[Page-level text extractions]

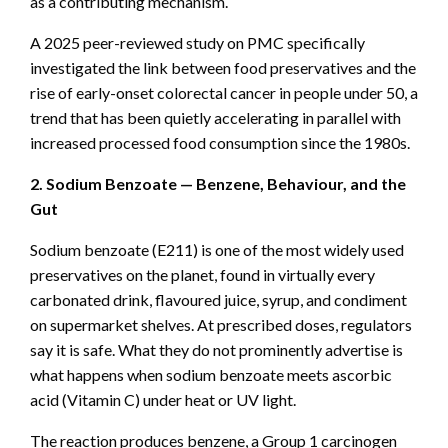
as a contributing mechanism.
A 2025 peer-reviewed study on PMC specifically
investigated the link between food preservatives and the
rise of early-onset colorectal cancer in people under 50, a
trend that has been quietly accelerating in parallel with
increased processed food consumption since the 1980s.
2. Sodium Benzoate — Benzene, Behaviour, and the
Gut
Sodium benzoate (E211) is one of the most widely used
preservatives on the planet, found in virtually every
carbonated drink, flavoured juice, syrup, and condiment
on supermarket shelves. At prescribed doses, regulators
say it is safe. What they do not prominently advertise is
what happens when sodium benzoate meets ascorbic
acid (Vitamin C) under heat or UV light.
The reaction produces benzene, a Group 1 carcinogen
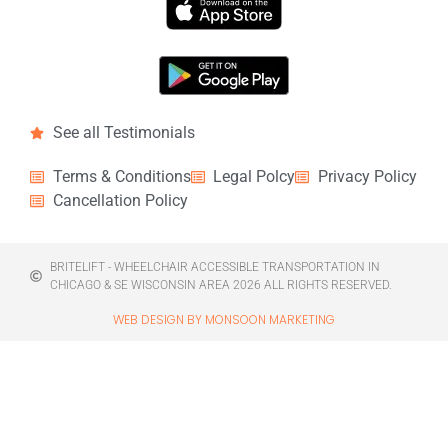
See all Testimonials
Terms & Conditions
Legal Polcy
Privacy Policy
Cancellation Policy
BRITELIFT - WHEELCHAIR ACCESSIBLE TRANSPORTATION IN
CHICAGO & SE WISCONSIN AREA 2026 ALL RIGHTS RESERVED.
WEB DESIGN BY MONSOON MARKETING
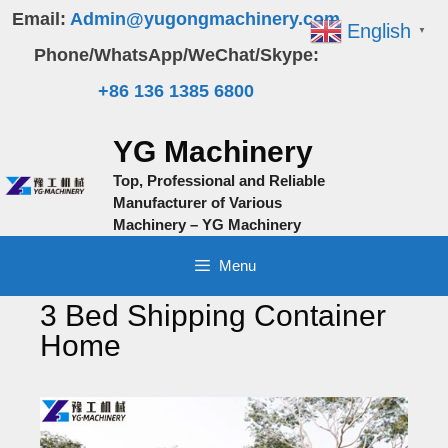
Skip
Email:
Admin@yugongmachinery.com
English
▼
to
Phone/WhatsApp/WeChat/Skype:
content
+86 136 1385 6800
YG Machinery
Top, Professional and Reliable
Manufacturer of Various
Machinery – YG Machinery
Menu
3 Bed Shipping Container
Home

EXERCISE BRIEF
Every line from the one containing "Machinery – YG Machinery" through the last line of the entries must be written out verbatim, and no other line.

RESPONSE AREA
Machinery – YG Machinery
Menu
3 Bed Shipping Container
Home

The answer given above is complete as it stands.